REVIEW: Quantum Theory
“Many years have passed since the world war inflicted catastrophic damage on the human race, leaving only a few survivors. In their new community “Cocoon,” life has been threatened by a black material called Erosion, creating a post-apocalyptic environment. Surviving humans recruit a militia to conquer the Erosion and set out to take down the evil, “Living Tower”. Arriving at the scene is the stalwart warrior Syd, whose only intentions are to destroy the Tower. He meets the beautiful and mysterious Filena as they both ascend to the top in their search for answers”
-synopsis from Wikipedia.
I find myself in a strange quandary with this game; not being required to play and review video games for the masses gives me a security blanket of being able to play only games I like and not bother with ones I know I will hate, thus I present my dilemma of taking the time to write why this game should be avoided or pretend that the last 10 hours of my life ceased to exist. Some time and consideration has pressed me to the conclusion that no matter how many people read this, I feel it is my duty to point out my experiences with this piece of crap so as to not let my time die in vain and hopefully provide some sort of cathartic release that only ranting or fire can provide. The similarities of Gears of War are obvious in color pallet and design but fall flat everywhere else. The things that made Gears of War a great game are much more than a brownish tint and covered-based shooting system and there is no advertisement available right now that I can think of better than Quantum Theory of how to not copy a popular title. You would think it would be easy to replicate Gears and just change around character models but instead what Tecmo Koei seemed to spend all their time and resources on was anything they could do to make a shitty experience that only insane people could like.
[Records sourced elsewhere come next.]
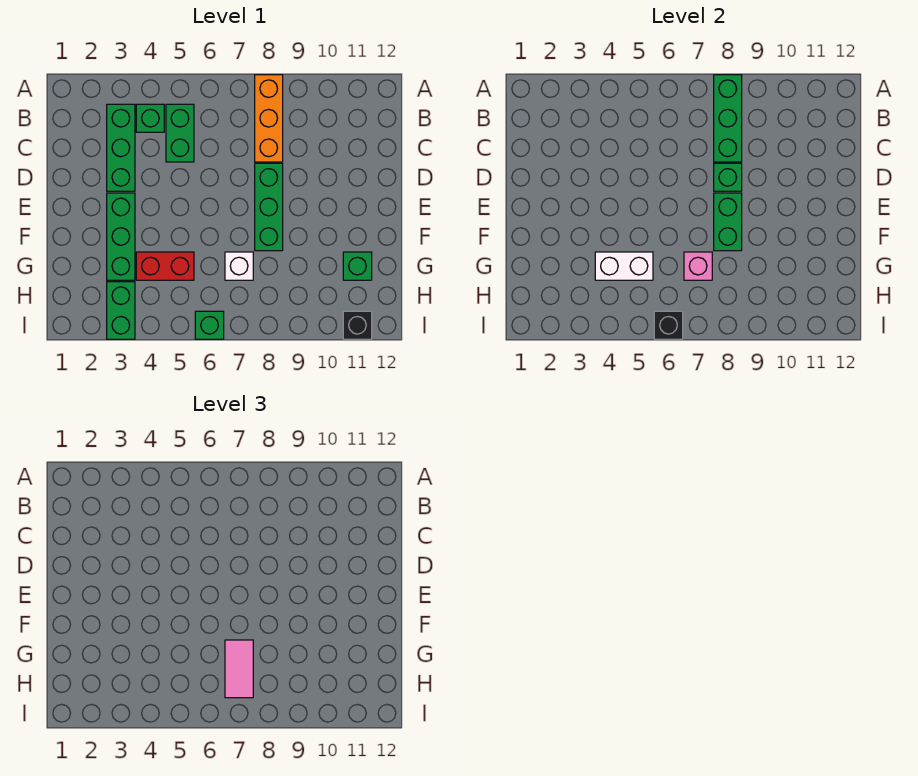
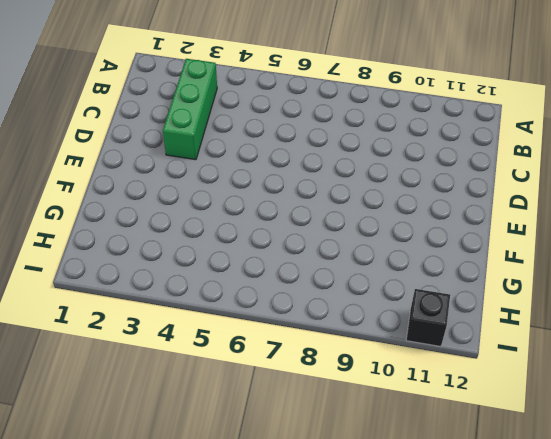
none -> orange brick A8:C8 level 1
none -> green brick B4 level 1
none -> green brick B5:C5 level 1

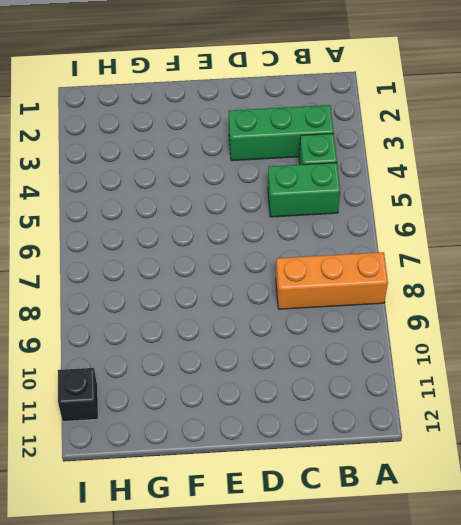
none -> green brick D8:F8 level 1
none -> green brick E3:G3 level 1
none -> red brick G4:G5 level 1

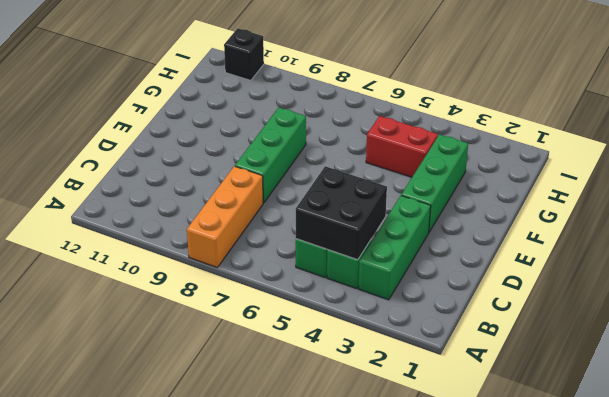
black brick B4:C5 level 2 -> none
none -> white brick G7 level 1
none -> green brick G11 level 1
none -> green brick H3:I3 level 1

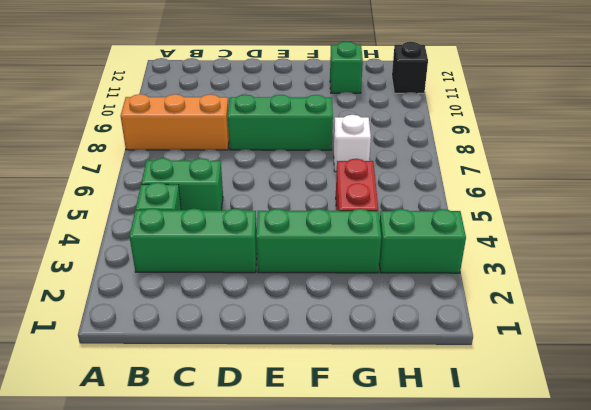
none -> green brick I6 level 1
none -> green brick A8:C8 level 2
none -> green brick D8 level 2

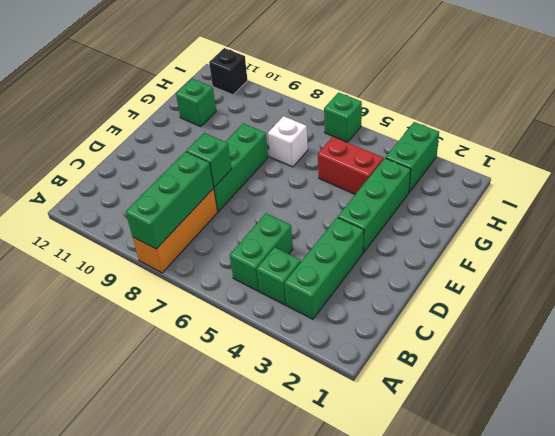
none -> green brick E8:F8 level 2
none -> white brick G4:G5 level 2
none -> pink brick G7 level 2

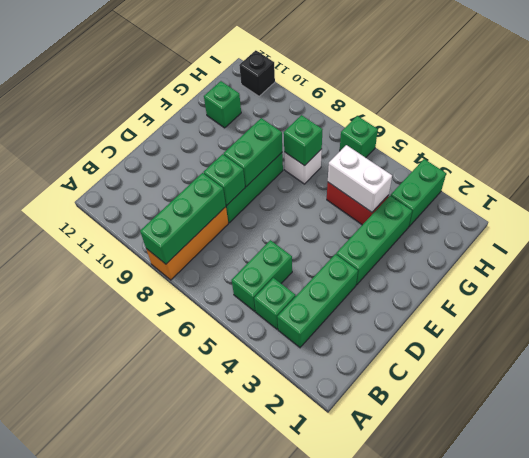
green brick G7 level 2 -> pink brick G7 level 2
none -> black brick I6 level 2
none -> pink tile G7:H7 level 3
The game’s main protagonist is Syd, a stereotypic “grunt” type character with no personality whose back-story is literally that he is around to just kill shit. Take Marcus Fenix, remove the bandanna, add a strange scar on forehead along with personality akin to Keanu Reeves’ acting and you have Syd. Of course there is some convoluted way the story explains why Syd is such a static character and why he looks the way he does but it isn’t really a big issue because as the player character we hardly have to pay attention to his stupid look. What is never explained is the reason that Syd acts like a goddamn 12-year-old every time he opens his mouth and treats us to such quippy one-liners as “Mmmm… Ammo…” or “There’s only one left? Lame.”, obviously trying to be cool but is just irritating after the first few minutes. It is a little far to say he is the worst character in the game, however, due to just how bad they all are (both friendlies and enemies) and how cookie-cutter they all act. Along side of Syd is Rilena, the cliche female character who is fast, agile and doesn’t trust Syd at first but at an arbitrary point forms an inseparable alliance with him. One of the kind of neat game-play features shown off about Quantum Theory for the first bit of it’s press showing a year or so ago was that that Syd could throw Rilena into enemies from pretty much anywhere in the room and she would cut them up with her crazy ninja-like sword which would be kind of fun if Rilena was ever even with you. Seriously, you don’t even meet up with her until about three or four chapters in and the time you spend with her is wasted because it is easier in the end to just run-and-gun rather than utilize her in any way.
It is hard to make the concept of a constantly changing environment and living tower sound boring doesn’t it? Well thankfully as much effort into killing any enjoyable game-play on a technical level was put into creating characters no one could love. So how well does a game work with randomly moving rooms and environments work? Not very well. I could count on one hand the amount of times I felt the approach of moving platforms and cover was well done but most of the time it just made a bad experience worse by adding a challenging element to already broken game-play; trying to aim with terrible control over your reticle becomes nearly an impossibility in some of the moving segments and literally resorts you to “spray-and-pray”. I wanted to try my hand online because I figured after the amount of training I had endured with such bullshit in the story mode, I would be pretty top-notch against other players… and of course what little fun I might have had with the game was instantly taken away when I realized that there is not a single other person playing thing game in multi-player on the PS3. I seriously can’t even report on the online play of the game because after waiting for 30 minutes for a game I had to give up and get some sleep. I know it is not directly the fault of the developers that people aren’t playing their game online, but I feel I can justify blaming them anyways due to the fact that if it was worth playing, people would have actually done so.
I should probably end this before I just get pissed off again; I have absolutely no problem when a game is genuinely and fairly challenging because I truly believe that the struggle makes the win feel that much better, but for the little amount of fun I had in the first place, this game isn’t worth spending any more effort than necessary to get through and I truly believe that just breezing past it in easy to take in what very few things it does well would have been the way to go. All around a bad experience and I am glad it is over so I don’t have to think about it again.
A perfect example of what not to do as a game developer and why games that are critically praised are more than a look and style. Avoid if possible, rent it if you must.